Saturday's Child - Page 297/370

Betsey sat up with a rueful exclamation, and Jimmy grunted a disconsolate "Gosh!" but Susan only smiled.

"That's only part of her--trouble, Phil," she said, reassuringly. And presently she serenely led them all upstairs. "We've got to make those beds, Betts," said Susan.

"Mother may hear us," said Betsey, fearfully.

"I hope she will!" Susan said. But, if she did, no sound came from the mother's room. After awhile Susan noticed that her door, which had been ajar, was shut tight.

She lay awake late that night, Betts' tear-stained but serene little face close to her shoulder, Betts' hand still tight in hers. The wind shook the casements, and the unwearied storm screamed about the house. Susan thought of the woman in the next room, wondered if she was lying awake, too, alone with sick and sorrowful memories?

She herself fell asleep full of healthy planning for to-morrow's meals and house-cleaning, too tired and content for dreams.

Anna came quietly home on the next Saturday evening, to find the little group just ready to gather about the dinner-table. A fire glowed in the grate, the kitchen beyond was warm and clean and delightfully odorous. She said very little then, took her share, with obvious effort at first, in their talk, sat behind Betsey's chair when the four presently were coaxed by Jim into a game of "Hearts," and advised her little sister how to avoid the black queen.

But later, just before they went upstairs, when they were all grouped about the last of the fire, she laid her hands on Susan's shoulders, and stood Susan off, to look at her fairly.

"No words for it, Sue," said Anna steadily.

"Ah, don't, Nance--" Susan began.
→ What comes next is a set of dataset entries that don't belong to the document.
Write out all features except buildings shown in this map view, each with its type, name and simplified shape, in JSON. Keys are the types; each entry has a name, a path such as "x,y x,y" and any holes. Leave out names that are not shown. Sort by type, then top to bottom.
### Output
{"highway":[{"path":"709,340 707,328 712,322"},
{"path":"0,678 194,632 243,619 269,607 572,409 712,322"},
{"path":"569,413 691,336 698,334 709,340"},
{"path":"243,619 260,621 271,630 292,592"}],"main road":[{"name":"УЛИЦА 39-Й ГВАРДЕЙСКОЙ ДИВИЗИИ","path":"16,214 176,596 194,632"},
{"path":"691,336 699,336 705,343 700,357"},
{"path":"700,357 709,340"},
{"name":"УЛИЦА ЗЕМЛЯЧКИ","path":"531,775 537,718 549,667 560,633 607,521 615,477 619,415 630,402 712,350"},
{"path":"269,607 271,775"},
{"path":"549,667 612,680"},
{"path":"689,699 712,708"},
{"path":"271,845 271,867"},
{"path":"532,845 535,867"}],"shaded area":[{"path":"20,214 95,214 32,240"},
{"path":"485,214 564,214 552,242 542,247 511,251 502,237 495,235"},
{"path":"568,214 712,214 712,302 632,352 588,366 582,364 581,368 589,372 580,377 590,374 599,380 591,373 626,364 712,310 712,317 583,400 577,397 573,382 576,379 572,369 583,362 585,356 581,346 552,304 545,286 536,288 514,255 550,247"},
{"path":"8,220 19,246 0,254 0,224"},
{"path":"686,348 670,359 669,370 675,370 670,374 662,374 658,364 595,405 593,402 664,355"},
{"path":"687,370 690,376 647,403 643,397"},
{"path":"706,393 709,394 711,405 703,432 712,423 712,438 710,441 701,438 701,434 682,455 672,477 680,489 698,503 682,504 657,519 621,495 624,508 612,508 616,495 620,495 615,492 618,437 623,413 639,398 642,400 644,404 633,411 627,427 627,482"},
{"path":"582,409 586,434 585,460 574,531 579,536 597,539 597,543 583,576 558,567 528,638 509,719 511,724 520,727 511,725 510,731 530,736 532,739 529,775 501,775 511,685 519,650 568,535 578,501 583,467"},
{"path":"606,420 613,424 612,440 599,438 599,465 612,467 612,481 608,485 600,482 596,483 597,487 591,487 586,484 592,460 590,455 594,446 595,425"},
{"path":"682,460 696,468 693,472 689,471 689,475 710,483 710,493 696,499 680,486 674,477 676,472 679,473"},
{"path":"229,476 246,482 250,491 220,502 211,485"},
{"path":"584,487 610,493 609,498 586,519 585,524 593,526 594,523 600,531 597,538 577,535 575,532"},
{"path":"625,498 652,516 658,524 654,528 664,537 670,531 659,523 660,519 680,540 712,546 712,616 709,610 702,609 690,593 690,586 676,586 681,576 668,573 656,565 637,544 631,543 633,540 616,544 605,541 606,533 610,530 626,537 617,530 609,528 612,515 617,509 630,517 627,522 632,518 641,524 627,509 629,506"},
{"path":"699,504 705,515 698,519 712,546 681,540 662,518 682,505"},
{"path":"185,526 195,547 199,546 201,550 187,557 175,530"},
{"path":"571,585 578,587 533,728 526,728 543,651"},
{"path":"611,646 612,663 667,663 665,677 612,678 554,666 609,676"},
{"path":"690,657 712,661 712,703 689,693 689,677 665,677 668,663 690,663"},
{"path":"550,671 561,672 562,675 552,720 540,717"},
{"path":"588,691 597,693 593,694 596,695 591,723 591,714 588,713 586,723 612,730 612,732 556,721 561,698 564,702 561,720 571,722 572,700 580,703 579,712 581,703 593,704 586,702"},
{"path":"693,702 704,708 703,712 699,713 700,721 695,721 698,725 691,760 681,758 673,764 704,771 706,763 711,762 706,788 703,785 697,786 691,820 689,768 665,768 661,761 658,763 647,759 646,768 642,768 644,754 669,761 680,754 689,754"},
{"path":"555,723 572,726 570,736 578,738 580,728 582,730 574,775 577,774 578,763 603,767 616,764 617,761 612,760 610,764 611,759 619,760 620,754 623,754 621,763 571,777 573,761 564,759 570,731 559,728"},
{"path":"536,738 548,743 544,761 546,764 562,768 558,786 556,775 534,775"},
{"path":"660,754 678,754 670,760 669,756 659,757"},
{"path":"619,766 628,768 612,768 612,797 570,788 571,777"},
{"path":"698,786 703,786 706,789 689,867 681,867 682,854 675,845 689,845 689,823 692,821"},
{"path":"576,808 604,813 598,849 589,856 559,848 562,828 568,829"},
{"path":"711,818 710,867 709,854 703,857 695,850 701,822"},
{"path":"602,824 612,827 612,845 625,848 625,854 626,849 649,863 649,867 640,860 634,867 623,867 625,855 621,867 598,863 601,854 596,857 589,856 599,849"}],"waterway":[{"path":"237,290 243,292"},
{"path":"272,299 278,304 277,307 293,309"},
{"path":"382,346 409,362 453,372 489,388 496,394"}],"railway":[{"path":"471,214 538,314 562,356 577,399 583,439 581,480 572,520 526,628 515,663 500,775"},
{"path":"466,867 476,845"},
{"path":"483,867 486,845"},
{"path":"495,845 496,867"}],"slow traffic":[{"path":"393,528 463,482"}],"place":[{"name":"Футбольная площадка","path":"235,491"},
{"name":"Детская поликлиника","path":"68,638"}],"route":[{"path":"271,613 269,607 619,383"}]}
But in another instant they were in each other's arms, and crying, and much later that evening, after a long talk, Betsey confided to Susan that it was the first time Anna had cried.

"She told me that when she got home, and saw the way that you have changed things," confided Betsey, "she began to think for the first time that we might--might get through this, you know!"

Wonderful days for Susan followed, with every hour brimming full of working and planning. She was the first one up in the morning, the last one in bed at night, hers was the voice that made the last decision, and hers the hands for which the most critical of the household tasks were reserved. Always conscious of the vacant place in their circle, and always aware of the presence of that brooding and silent figure upstairs, she was nevertheless so happy sometimes as to think herself a hypocrite and heartless. But long afterward Susan knew that the sense of dramatic fitness and abiding satisfaction is always the reward of untiring and loving service.